● TASK DESCRIPTION:
Every single entry below should be reproduced verbatim.

● DATA TO USE:
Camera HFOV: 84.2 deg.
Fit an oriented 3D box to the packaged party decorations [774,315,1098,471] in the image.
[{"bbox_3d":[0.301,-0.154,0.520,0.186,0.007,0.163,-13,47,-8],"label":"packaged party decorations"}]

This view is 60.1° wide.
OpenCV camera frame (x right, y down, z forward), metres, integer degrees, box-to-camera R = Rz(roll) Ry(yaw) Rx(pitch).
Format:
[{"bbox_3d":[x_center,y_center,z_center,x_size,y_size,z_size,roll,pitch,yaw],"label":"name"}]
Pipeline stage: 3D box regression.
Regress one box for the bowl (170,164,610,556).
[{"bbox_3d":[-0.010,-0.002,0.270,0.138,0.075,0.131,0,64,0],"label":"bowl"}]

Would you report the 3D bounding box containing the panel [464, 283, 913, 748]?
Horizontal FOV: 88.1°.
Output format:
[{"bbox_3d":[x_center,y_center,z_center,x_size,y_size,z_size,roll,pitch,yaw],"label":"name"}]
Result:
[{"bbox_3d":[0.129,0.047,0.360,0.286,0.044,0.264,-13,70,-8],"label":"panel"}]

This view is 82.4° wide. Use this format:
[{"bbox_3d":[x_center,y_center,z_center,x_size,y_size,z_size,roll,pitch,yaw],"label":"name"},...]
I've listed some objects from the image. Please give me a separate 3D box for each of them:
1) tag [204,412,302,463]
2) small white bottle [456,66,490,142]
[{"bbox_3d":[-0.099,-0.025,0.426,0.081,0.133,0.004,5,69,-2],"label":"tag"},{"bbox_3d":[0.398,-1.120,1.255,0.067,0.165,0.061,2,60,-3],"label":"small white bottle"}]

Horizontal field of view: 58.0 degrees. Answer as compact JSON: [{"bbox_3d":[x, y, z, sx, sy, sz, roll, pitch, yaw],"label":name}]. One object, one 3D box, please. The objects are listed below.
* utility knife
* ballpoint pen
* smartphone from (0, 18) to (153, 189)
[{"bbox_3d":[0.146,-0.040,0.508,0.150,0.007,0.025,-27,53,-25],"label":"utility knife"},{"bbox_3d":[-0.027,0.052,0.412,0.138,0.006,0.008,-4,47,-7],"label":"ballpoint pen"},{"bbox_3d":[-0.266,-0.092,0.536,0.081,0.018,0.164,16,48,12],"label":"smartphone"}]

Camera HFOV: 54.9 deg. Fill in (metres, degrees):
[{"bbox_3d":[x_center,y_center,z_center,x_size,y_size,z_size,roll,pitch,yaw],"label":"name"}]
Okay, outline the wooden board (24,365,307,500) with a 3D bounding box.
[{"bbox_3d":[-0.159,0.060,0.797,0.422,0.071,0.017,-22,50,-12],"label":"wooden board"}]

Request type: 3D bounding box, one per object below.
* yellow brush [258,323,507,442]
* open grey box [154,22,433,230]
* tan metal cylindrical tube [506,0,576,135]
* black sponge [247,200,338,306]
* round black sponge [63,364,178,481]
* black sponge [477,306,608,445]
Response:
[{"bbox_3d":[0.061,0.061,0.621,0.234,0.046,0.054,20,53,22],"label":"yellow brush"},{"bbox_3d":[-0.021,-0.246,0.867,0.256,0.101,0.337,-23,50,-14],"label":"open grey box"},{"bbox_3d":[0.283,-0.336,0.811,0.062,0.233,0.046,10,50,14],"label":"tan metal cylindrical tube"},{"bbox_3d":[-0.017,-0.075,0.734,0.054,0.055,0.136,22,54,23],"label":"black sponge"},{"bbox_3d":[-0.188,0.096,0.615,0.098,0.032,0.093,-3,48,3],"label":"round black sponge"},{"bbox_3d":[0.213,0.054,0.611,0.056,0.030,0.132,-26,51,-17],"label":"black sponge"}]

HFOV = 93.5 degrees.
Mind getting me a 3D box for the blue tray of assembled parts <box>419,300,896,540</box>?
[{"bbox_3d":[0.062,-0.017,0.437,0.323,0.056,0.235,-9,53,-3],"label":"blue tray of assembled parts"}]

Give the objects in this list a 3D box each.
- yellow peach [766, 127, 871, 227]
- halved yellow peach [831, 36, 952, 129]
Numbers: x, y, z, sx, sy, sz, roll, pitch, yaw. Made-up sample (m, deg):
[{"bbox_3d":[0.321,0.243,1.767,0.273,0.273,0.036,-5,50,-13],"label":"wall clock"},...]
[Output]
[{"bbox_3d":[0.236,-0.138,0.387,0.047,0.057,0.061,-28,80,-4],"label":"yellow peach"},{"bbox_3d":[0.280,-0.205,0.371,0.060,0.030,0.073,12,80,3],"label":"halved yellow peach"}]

● PROBLEM SOLUTION:
Camera HFOV: 84.2 deg.
Fit an oriented 3D box to the packaged party decorations [774,315,1098,471] in the image.
[{"bbox_3d":[0.301,-0.154,0.520,0.186,0.007,0.163,-13,47,-8],"label":"packaged party decorations"}]

This view is 60.1° wide.
OpenCV camera frame (x right, y down, z forward), metres, integer degrees, box-to-camera R = Rz(roll) Ry(yaw) Rx(pitch).
Format:
[{"bbox_3d":[x_center,y_center,z_center,x_size,y_size,z_size,roll,pitch,yaw],"label":"name"}]
Pipeline stage: 3D box regression.
Regress one box for the bowl (170,164,610,556).
[{"bbox_3d":[-0.010,-0.002,0.270,0.138,0.075,0.131,0,64,0],"label":"bowl"}]

Would you report the 3D bounding box containing the panel [464, 283, 913, 748]?
Horizontal FOV: 88.1°.
Output format:
[{"bbox_3d":[x_center,y_center,z_center,x_size,y_size,z_size,roll,pitch,yaw],"label":"name"}]
Result:
[{"bbox_3d":[0.129,0.047,0.360,0.286,0.044,0.264,-13,70,-8],"label":"panel"}]

This view is 82.4° wide. Use this format:
[{"bbox_3d":[x_center,y_center,z_center,x_size,y_size,z_size,roll,pitch,yaw],"label":"name"},...]
I've listed some objects from the image. Please give me a separate 3D box for each of them:
1) tag [204,412,302,463]
2) small white bottle [456,66,490,142]
[{"bbox_3d":[-0.099,-0.025,0.426,0.081,0.133,0.004,5,69,-2],"label":"tag"},{"bbox_3d":[0.398,-1.120,1.255,0.067,0.165,0.061,2,60,-3],"label":"small white bottle"}]

Horizontal field of view: 58.0 degrees. Answer as compact JSON: [{"bbox_3d":[x, y, z, sx, sy, sz, roll, pitch, yaw],"label":name}]. One object, one 3D box, please. The objects are listed below.
* utility knife
* ballpoint pen
* smartphone from (0, 18) to (153, 189)
[{"bbox_3d":[0.146,-0.040,0.508,0.150,0.007,0.025,-27,53,-25],"label":"utility knife"},{"bbox_3d":[-0.027,0.052,0.412,0.138,0.006,0.008,-4,47,-7],"label":"ballpoint pen"},{"bbox_3d":[-0.266,-0.092,0.536,0.081,0.018,0.164,16,48,12],"label":"smartphone"}]

Camera HFOV: 54.9 deg. Fill in (metres, degrees):
[{"bbox_3d":[x_center,y_center,z_center,x_size,y_size,z_size,roll,pitch,yaw],"label":"name"}]
Okay, outline the wooden board (24,365,307,500) with a 3D bounding box.
[{"bbox_3d":[-0.159,0.060,0.797,0.422,0.071,0.017,-22,50,-12],"label":"wooden board"}]

Request type: 3D bounding box, one per object below.
* yellow brush [258,323,507,442]
* open grey box [154,22,433,230]
* tan metal cylindrical tube [506,0,576,135]
* black sponge [247,200,338,306]
* round black sponge [63,364,178,481]
* black sponge [477,306,608,445]
Response:
[{"bbox_3d":[0.061,0.061,0.621,0.234,0.046,0.054,20,53,22],"label":"yellow brush"},{"bbox_3d":[-0.021,-0.246,0.867,0.256,0.101,0.337,-23,50,-14],"label":"open grey box"},{"bbox_3d":[0.283,-0.336,0.811,0.062,0.233,0.046,10,50,14],"label":"tan metal cylindrical tube"},{"bbox_3d":[-0.017,-0.075,0.734,0.054,0.055,0.136,22,54,23],"label":"black sponge"},{"bbox_3d":[-0.188,0.096,0.615,0.098,0.032,0.093,-3,48,3],"label":"round black sponge"},{"bbox_3d":[0.213,0.054,0.611,0.056,0.030,0.132,-26,51,-17],"label":"black sponge"}]

HFOV = 93.5 degrees.
Mind getting me a 3D box for the blue tray of assembled parts <box>419,300,896,540</box>?
[{"bbox_3d":[0.062,-0.017,0.437,0.323,0.056,0.235,-9,53,-3],"label":"blue tray of assembled parts"}]

Give the objects in this list a 3D box each.
- yellow peach [766, 127, 871, 227]
- halved yellow peach [831, 36, 952, 129]
Numbers: x, y, z, sx, sy, sz, roll, pitch, yaw. Made-up sample (m, deg):
[{"bbox_3d":[0.321,0.243,1.767,0.273,0.273,0.036,-5,50,-13],"label":"wall clock"},...]
[Output]
[{"bbox_3d":[0.236,-0.138,0.387,0.047,0.057,0.061,-28,80,-4],"label":"yellow peach"},{"bbox_3d":[0.280,-0.205,0.371,0.060,0.030,0.073,12,80,3],"label":"halved yellow peach"}]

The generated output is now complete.